The bank said the negotiations have reached a dead end, as many disputes have been resolved and few issues are still being discussed. One policy official said the list of contentious topics had shrunk from a dozen to just two or three, marking a shift toward consensus after years of debate.

At the heart of the law is a long-standing question about how to divide oversight of digital assets among federal regulators. The bill would legalize the regulatory boundaries between the Securities and Exchange Commission and the Futures Trading Commission, while also specifying that tokens, stablecoins and decentralized financial platforms fall within existing financial law.

Legislators and industry participants have included this move as an important step in bringing regulatory certainty to the sector that has worked in the correctional sector. Treasury Secretary Scott Besent and other officials urged Congress to act, warning that the delay jeopardized innovation and money in foreign markets with clear rules.

One of the most pressing issues in the debate has been whether stablecoin issuers should be allowed to offer crypto yield or yield-like rewards to users. That debate has drawn a divide between crypto firms and traditional banks, which argue that such features would multiply deposit taking without the same protections as insured accounts.

Recent negotiations have produced compromises that would prevent fine yields while allowing performance-based rewards that match payments and platform usage. Policymakers involved in the discussions say the framework balances concerns from banks and demands from the digital goods sector for product flexibility.

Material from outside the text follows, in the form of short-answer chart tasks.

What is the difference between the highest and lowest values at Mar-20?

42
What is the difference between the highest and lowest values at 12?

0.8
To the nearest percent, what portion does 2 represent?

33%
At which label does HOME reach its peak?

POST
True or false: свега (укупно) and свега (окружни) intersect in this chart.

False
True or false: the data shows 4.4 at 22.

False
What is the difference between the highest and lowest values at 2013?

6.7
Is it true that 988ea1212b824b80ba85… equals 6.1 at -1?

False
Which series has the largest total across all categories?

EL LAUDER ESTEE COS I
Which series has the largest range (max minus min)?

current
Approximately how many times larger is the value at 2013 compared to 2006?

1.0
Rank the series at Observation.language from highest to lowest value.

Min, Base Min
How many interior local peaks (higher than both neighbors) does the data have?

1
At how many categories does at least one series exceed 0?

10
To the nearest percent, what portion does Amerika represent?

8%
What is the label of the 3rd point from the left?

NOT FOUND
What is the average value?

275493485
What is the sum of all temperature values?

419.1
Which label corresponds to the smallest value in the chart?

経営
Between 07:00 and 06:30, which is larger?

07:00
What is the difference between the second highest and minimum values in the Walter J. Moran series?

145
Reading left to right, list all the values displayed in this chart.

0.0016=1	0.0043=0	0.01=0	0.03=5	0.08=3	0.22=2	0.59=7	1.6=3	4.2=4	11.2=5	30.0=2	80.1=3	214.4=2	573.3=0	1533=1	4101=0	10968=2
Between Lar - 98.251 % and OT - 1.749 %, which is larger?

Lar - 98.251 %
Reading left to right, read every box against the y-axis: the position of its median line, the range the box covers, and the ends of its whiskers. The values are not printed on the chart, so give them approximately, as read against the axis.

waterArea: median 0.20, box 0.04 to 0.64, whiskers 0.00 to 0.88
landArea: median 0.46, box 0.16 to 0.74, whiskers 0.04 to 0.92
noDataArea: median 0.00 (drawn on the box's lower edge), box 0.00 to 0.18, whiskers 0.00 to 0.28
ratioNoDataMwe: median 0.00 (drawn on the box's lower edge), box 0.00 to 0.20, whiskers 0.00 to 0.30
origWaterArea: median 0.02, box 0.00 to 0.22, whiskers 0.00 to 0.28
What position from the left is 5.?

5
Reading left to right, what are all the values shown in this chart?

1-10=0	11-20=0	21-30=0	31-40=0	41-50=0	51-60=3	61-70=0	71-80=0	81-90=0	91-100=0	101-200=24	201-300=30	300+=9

Crypto yield controversies may be close to a solution

The stablecoin debate occurred alongside a broader policy conflict. A White House economic analysis found that curbing yields would have a limited impact on bank lending, while reducing returns to consumers. In response, the American Bankers Association said the analysis failed to take into account long-term risks, warning that yield-producing stablecoins could draw deposits away from community banks and raise the cost of funding local lenders.

Despite these arguments, JPMorgan said the emerging easing could attract bipartisan support. The bank pointed to increased alignment on key provisions, including anti-money laundering standards, custodial requirements and broker-dealer codes of practice.

The momentum was also fueled by previous legislative progress. The House of Representatives passed a version of the bill in 2025 with bipartisan support, and Senate negotiators are now working to finalize the language before a possible committee markup.

The final text has not been released, and no vote is scheduled. The timing could prove critical as the 2026 midterm elections approach. A change in control of Congress could change legislative priorities and slow progress on crypto policy.